Mas lenda urbana ali não falta. Até o lance marcante do jogador do Barcelona, Daniel Alves, que respondeu às agressões por racismo comendo uma banana que um torcedor do Villarreal jogou para ele, ganhou um contorno de fantasia. Quem recontava a história foi taxativo em afirmar que Daniel Alves bateu o escanteio e ainda fez o gol. Fiquei com vontade de dar um cartão amarelo para o cara, mas fiquei quieto.

Cabelo aparado entre mortos e feridos todos sobreviveram. Era a minha deixa: pagar e achar o rumo. Quando estava saindo ainda tive tempo de ouvir Vantuil dizer que “o Brasil era um país maravilhoso, onde mais se faz pesquisa no mundo”.

Fui embora pensando que Vantuil e seus amigos eram felizes defendendo suas ideias e teses absurdas, não importava se estavam erradas à luz da dura realidade dos fatos. Vantuil fala o que pensa e se alguém lhe mostra que está errado, descarta o ponto de vista e parte para outro. Faz isso com a mesma naturalidade com que apara os cabelos dos clientes.
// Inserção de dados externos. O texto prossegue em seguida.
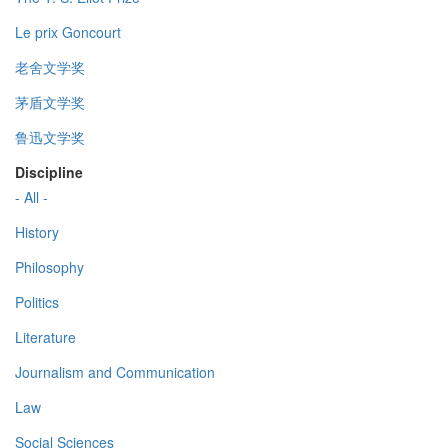
Le prix Goncourt
老舍文学奖
茅盾文学奖
鲁迅文学奖
Discipline
- All -
History
Philosophy
Politics
Literature
Journalism and Communication
Law
Social Sciences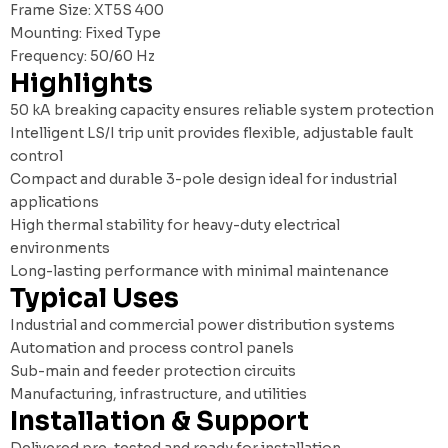
Frame Size: XT5S 400
Mounting: Fixed Type
Frequency: 50/60 Hz
Highlights
50 kA breaking capacity ensures reliable system protection
Intelligent LS/I trip unit provides flexible, adjustable fault
control
Compact and durable 3-pole design ideal for industrial
applications
High thermal stability for heavy-duty electrical
environments
Long-lasting performance with minimal maintenance
Typical Uses
Industrial and commercial power distribution systems
Automation and process control panels
Sub-main and feeder protection circuits
Manufacturing, infrastructure, and utilities
Installation & Support
Delivered pre-tested and ready for installation.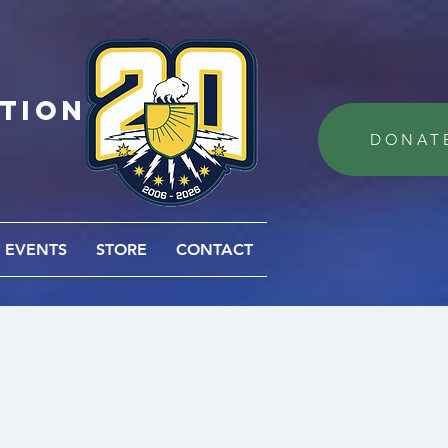
ation
DONAT
EVENTS
STORE
CONTACT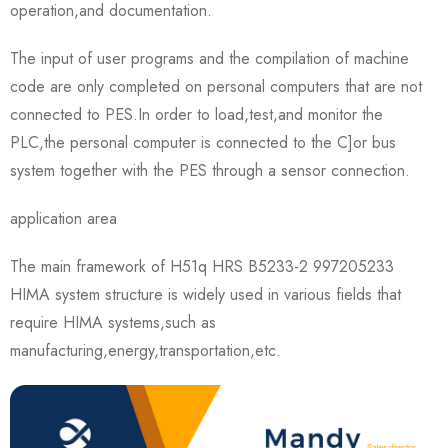
operation,and documentation.
The input of user programs and the compilation of machine
code are only completed on personal computers that are not
connected to PES.In order to load,test,and monitor the
PLC,the personal computer is connected to the C]or bus
system together with the PES through a sensor connection.
application area
The main framework of H51q HRS B5233-2 997205233
HIMA system structure is widely used in various fields that
require HIMA systems,such as
manufacturing,energy,transportation,etc.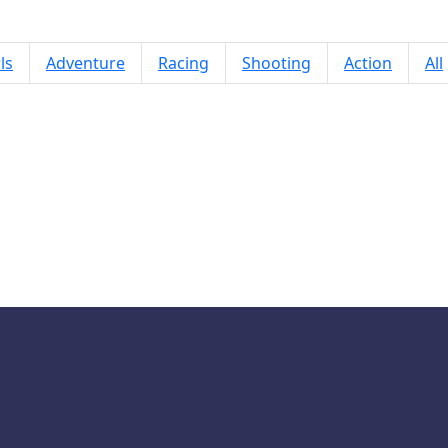
ls
Adventure
Racing
Shooting
Action
All
BTS Minecraft Coloring Time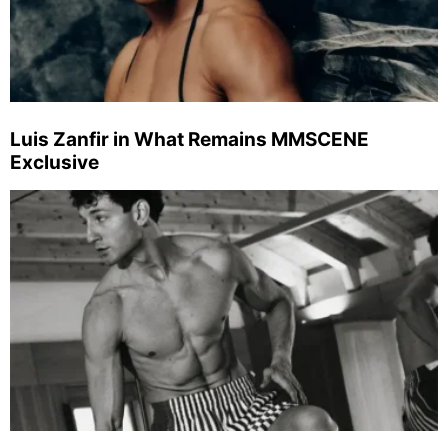
Luis Zanfir in What Remains MMSCENE
Exclusive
E como disse Vantuil, o Brasil de fato é um país maravilhoso, onde vigora uma democracia – embora ainda jovem -, que permite a liberdade de as pessoas se expressarem. Ainda tem muito para melhorar, basta ver os noticiários do dia a dia. No campo da pesquisa científica apresentou grandes avanços. Não está em primeiro como pensa Vantuil, mas subiu dez posições em 20 anos e aparece em 14º no ranking mundial. A ressalva é que, segundo publicações especializadas, a qualidade destas pesquisas caiu muito nos últimos anos, o que remete a uma reflexão sobre a qualidade do ensino. Quando Vantuil souber disso certamente dirá que este pessoal é preciosista demais e fim de conversa.